--- Excerpt to read ---
Urinary Diversion




You do not need to have a bladder in order to live but it is critical to maintain an uninterrupted flow of urine from the body. Fortunately, this flow can be accomplished with a urinary diversion procedure. Read on to learn more.

What happens under normal conditions?

The urinary tract is similar to a plumbing system, with special pipes that allow water and salts to flow through them. The urinary tract includes the kidneys, two ureters, the bladder and theurethra.

The kidneys act as a filter system for the blood, cleansing it of poisonous materials and retaining valuable glucose, salts and minerals. Urine, the waste product of the filtration, is produced in the kidney and trickles down hours a day through two 10- to 12-inch long tubes called ureters, which connect the kidneys to the bladder. The ureters are about one-fourth inch in diameter and their muscular walls contract to make waves of movement to force the urine into the bladder. The bladder is expandable and stores the urine until it can be conveniently disposed of. It also closes passageways into the ureters so that urine cannot flow back into the kidneys. The tube through which the urine flows out of the body is called the urethra.

What is urinary diversion?

Urinary diversion is a term used when the bladder is removed or the normal structures are being bypassed and an opening is made in the urinary system to divert urine. The flow of urine is diverted through an opening in the abdominal wall. Individuals who might require urinary diversion would be those whose bladders were non-functional or needed to be removed either because of cancer or injury. 

What are the types of urinary diversion?

Urinary diversions may be divided into two types, continent and non-continent. Non-continent urinary diversions involve connecting the ureters to a segment of intestine and then bringing the intestine to the surface of the abdomen. The patient then wears an ostomy bag into which the urine continuously drains, but they are still able to participate in strenuous physical activity in addition to daily routines.
--- Information supplied ---
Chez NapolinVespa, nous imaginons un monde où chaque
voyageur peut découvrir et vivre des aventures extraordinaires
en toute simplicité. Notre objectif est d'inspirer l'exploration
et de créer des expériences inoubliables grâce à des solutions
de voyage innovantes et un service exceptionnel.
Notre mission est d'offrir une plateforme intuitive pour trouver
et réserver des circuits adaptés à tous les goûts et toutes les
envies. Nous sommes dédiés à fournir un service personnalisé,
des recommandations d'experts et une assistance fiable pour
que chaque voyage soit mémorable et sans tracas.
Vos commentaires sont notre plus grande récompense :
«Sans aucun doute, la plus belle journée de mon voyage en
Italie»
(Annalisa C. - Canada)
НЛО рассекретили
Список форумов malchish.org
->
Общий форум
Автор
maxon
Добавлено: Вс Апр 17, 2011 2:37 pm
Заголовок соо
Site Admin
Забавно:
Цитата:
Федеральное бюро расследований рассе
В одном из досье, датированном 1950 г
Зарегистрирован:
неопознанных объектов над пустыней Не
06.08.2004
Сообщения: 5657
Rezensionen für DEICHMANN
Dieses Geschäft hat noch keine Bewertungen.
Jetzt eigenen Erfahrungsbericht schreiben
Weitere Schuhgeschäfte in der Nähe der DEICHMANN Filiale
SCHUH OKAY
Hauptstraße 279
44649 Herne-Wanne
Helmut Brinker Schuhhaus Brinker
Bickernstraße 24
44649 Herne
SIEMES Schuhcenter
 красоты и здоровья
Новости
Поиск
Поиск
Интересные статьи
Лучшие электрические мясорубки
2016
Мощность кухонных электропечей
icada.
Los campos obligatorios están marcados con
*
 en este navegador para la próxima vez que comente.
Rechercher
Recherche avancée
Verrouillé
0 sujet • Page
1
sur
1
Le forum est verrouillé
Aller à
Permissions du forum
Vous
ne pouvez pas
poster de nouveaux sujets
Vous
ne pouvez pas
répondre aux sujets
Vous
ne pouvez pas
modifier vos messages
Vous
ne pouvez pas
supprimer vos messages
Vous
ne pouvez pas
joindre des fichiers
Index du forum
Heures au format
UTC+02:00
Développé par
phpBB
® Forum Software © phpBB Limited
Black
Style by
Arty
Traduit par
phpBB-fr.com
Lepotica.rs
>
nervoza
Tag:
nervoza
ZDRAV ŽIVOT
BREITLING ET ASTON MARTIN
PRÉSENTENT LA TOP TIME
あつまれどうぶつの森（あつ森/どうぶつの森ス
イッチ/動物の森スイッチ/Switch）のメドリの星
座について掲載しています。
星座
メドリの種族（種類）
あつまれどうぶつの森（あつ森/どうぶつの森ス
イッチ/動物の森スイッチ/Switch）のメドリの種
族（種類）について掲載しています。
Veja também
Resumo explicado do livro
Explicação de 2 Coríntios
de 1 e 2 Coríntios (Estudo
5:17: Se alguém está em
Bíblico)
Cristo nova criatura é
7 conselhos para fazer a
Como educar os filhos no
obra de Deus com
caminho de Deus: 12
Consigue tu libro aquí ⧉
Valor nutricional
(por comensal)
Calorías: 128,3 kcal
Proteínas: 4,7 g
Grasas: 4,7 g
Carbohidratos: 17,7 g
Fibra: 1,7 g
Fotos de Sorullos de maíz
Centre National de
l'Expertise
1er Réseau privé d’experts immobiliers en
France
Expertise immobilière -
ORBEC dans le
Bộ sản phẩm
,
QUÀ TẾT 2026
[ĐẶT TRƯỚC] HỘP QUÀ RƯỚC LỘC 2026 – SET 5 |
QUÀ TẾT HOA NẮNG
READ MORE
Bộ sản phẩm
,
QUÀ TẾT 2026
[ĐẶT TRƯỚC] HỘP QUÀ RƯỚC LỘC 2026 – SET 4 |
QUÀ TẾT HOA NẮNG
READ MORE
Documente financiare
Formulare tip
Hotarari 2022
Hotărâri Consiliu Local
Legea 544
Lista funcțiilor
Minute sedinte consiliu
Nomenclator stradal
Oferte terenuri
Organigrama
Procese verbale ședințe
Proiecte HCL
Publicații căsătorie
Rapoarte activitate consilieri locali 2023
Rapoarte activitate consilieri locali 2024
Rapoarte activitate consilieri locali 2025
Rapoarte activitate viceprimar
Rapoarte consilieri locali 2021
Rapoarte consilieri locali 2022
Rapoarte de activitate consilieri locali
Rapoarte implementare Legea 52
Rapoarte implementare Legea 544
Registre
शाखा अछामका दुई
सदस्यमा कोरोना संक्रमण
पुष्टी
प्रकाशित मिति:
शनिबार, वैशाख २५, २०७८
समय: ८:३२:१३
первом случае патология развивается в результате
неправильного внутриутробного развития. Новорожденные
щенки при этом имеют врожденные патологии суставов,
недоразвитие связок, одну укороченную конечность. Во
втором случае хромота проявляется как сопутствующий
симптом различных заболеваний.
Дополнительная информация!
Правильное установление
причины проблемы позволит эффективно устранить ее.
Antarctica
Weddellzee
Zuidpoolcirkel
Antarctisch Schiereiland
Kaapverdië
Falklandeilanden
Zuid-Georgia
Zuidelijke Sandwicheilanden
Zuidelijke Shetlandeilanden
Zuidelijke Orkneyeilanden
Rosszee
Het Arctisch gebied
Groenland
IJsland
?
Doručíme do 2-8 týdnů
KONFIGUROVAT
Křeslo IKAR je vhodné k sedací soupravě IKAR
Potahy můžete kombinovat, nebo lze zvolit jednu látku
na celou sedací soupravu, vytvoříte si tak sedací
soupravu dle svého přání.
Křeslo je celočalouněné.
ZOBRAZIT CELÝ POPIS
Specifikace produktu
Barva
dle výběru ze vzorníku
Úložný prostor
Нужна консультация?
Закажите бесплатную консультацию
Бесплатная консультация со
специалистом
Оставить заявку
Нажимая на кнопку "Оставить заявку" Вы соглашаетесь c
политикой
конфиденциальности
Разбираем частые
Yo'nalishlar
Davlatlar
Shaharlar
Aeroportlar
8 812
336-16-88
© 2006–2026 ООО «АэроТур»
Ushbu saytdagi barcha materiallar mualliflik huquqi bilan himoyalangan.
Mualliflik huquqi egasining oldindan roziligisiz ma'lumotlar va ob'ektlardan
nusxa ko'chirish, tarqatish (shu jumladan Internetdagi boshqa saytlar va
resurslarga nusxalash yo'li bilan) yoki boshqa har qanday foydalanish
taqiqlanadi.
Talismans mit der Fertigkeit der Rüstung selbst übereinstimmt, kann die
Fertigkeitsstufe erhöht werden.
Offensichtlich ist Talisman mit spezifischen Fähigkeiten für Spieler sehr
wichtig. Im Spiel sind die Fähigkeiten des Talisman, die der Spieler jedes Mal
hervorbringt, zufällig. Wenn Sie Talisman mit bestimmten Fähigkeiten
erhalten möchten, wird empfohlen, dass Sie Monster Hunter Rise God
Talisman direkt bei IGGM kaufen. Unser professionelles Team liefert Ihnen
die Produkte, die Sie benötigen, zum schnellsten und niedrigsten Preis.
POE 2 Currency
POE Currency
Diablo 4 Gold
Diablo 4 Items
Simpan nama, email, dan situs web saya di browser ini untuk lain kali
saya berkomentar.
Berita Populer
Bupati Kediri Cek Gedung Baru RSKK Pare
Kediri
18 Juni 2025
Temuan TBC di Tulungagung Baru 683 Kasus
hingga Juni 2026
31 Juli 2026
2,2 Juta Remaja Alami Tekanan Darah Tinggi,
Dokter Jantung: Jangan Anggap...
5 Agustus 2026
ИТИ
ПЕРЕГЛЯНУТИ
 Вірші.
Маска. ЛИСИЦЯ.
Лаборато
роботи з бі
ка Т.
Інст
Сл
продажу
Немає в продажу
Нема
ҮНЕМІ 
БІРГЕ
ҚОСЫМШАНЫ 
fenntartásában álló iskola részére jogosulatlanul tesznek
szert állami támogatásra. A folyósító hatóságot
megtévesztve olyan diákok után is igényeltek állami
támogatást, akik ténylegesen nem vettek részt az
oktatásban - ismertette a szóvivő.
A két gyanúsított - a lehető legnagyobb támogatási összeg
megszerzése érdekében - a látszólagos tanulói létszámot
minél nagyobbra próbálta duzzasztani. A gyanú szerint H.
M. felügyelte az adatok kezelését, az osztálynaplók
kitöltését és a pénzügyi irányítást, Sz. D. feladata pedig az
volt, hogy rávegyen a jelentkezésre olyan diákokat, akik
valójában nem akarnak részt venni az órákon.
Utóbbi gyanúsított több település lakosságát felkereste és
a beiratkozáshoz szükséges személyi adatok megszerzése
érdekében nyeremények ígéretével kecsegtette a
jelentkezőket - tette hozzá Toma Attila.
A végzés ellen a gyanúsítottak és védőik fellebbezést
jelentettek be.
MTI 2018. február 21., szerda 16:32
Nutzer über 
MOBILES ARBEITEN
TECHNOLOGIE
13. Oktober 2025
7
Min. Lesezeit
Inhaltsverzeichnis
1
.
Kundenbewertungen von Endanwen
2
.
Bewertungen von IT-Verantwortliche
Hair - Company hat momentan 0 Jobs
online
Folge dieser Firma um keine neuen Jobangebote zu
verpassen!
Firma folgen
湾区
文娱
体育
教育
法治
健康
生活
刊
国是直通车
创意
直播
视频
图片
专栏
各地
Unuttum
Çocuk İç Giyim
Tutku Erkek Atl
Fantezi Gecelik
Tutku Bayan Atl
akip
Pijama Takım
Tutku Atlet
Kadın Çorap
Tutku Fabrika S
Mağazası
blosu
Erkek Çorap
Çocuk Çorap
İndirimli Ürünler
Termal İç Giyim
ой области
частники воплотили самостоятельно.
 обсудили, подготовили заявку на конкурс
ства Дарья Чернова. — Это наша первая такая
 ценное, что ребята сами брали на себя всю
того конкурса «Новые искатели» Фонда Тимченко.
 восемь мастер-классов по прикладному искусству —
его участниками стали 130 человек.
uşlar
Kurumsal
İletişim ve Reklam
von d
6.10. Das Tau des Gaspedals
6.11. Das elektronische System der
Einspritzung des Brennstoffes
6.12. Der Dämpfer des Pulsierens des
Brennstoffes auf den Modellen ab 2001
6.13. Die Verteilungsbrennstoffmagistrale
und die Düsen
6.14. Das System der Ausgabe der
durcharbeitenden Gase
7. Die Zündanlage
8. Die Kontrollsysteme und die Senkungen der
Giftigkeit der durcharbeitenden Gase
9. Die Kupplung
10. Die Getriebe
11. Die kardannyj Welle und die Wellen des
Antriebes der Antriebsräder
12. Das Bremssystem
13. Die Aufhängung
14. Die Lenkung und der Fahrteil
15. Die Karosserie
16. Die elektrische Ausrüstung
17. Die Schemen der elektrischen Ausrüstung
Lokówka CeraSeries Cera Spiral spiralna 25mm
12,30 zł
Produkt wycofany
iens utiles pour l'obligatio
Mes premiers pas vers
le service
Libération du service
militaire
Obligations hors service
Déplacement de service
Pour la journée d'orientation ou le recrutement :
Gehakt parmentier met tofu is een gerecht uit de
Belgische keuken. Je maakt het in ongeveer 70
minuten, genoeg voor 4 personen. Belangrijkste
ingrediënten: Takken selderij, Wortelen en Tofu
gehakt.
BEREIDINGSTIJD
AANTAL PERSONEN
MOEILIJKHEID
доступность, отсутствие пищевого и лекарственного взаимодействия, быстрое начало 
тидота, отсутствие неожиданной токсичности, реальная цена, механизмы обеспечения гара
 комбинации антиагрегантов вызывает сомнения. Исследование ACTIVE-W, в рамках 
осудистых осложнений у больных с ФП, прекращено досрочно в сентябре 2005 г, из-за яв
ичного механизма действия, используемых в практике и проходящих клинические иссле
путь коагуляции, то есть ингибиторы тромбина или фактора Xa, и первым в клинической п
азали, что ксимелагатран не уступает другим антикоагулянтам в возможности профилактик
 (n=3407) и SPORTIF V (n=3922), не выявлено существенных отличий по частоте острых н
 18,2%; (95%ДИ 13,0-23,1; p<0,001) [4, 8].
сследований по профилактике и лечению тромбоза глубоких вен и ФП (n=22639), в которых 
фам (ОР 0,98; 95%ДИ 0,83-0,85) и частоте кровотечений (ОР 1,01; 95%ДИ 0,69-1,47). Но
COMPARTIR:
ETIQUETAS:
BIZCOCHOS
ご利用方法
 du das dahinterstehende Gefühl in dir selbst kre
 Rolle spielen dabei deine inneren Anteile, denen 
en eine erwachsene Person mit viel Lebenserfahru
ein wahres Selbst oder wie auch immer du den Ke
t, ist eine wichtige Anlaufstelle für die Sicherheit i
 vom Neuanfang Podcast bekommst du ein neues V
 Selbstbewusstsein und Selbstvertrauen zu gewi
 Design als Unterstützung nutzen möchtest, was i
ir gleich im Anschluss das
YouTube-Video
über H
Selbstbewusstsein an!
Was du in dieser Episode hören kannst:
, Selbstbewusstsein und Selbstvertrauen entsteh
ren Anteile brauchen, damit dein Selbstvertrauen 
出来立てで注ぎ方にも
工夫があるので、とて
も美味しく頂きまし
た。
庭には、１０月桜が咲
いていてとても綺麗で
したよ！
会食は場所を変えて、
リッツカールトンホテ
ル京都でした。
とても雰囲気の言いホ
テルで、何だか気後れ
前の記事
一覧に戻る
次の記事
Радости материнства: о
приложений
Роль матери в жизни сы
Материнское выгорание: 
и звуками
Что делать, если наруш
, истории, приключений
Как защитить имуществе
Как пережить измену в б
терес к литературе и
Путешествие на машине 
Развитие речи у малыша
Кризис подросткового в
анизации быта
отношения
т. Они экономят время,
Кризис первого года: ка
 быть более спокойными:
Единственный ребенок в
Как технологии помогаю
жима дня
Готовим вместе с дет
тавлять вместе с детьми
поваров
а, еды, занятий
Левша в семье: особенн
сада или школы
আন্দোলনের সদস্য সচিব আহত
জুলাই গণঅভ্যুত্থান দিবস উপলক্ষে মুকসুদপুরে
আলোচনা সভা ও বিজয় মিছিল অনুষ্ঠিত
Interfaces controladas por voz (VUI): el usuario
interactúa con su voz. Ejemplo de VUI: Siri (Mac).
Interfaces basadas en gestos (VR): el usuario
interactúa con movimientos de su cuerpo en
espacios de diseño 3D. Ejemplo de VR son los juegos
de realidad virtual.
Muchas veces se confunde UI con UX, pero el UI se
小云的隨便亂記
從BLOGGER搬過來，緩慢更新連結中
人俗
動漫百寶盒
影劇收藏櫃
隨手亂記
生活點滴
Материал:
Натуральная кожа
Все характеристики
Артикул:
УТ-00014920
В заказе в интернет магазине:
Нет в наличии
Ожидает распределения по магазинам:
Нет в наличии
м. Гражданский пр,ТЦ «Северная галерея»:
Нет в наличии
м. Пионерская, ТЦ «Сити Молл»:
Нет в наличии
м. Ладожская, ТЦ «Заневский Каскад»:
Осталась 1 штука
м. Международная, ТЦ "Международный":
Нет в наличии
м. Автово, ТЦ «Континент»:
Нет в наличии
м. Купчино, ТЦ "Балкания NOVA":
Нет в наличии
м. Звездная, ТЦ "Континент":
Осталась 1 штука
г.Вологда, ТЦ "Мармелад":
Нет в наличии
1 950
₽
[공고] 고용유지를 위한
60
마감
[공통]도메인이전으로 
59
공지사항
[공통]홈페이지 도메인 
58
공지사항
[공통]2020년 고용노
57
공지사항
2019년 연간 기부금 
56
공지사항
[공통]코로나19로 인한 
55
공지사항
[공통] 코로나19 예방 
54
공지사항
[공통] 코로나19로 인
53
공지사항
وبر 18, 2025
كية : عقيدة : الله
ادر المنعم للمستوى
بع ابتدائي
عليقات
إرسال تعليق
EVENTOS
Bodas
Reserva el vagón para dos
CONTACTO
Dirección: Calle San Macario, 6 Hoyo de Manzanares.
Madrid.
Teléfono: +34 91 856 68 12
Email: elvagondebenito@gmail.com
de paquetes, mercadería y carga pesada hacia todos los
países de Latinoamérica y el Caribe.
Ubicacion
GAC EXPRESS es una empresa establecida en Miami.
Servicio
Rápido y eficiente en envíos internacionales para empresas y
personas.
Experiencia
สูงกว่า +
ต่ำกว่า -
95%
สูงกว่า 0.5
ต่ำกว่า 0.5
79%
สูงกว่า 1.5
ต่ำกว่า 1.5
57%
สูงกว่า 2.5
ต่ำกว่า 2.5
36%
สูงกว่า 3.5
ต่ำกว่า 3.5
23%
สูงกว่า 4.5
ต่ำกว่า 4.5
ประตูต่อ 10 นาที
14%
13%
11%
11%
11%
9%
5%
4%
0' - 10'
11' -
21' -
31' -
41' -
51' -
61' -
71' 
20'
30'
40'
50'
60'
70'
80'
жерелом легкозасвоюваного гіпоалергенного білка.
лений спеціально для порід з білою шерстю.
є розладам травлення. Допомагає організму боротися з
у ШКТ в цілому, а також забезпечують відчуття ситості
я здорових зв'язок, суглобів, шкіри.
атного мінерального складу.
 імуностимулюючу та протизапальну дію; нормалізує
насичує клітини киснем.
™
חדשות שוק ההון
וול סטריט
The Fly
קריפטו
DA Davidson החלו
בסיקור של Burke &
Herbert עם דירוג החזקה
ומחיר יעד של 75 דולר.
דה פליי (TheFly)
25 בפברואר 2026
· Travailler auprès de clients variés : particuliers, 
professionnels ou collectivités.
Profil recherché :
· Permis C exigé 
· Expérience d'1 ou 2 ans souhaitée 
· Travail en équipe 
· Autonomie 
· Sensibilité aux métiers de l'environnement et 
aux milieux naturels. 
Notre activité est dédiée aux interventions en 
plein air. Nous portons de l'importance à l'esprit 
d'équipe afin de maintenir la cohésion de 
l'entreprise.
---
▶ Study questions:
a) Answer these questions from the urinary diversion text:
(i) How long are the ureters?
(ii) Through what is the flow of urine diverted?
(iii) What are the two types of urinary diversion?
b) Pick up the urinary diversion text after its last sentence and keep writing.
The rows have nothing to do with the urinary diversion text.

▶ Answers below:
a)
(i) 10 to 12 inches long
(ii) An opening in the abdominal wall
(iii) Continent and non-continent

b)
The second form of urinary diversion — continent urinary diversion — is subdivided into two basic types. Those that have a surgical opening brought out of the abdomen and those in which a replacement bladder is made out of part of the intestine. Those with a new bladder are able to urinate spontaneously whereas those patients with a surgical opening need to place a tube into the opening periodically to drain the accumulated urine. The advantage of the two types of continent urinary diversion is that no permanent ostomy bag needs to be worn.  

What can be expected after a urinary diversion?

Problems with urinary diversions do occur and may include: alterations in fluid and/or salt balance; difficulties in inserting the tube in those with surgical openings in the abdomen; problems with the skin growing over the surgical opening and general complications that might occur as a result of the abdominal operation — bowel obstruction, urine leakage and bowel leakage. In general, however, urinary diversions are tolerated extremely well. Patient satisfaction is very high and most patients are rehabilitated to normal activity and a normal lifestyle.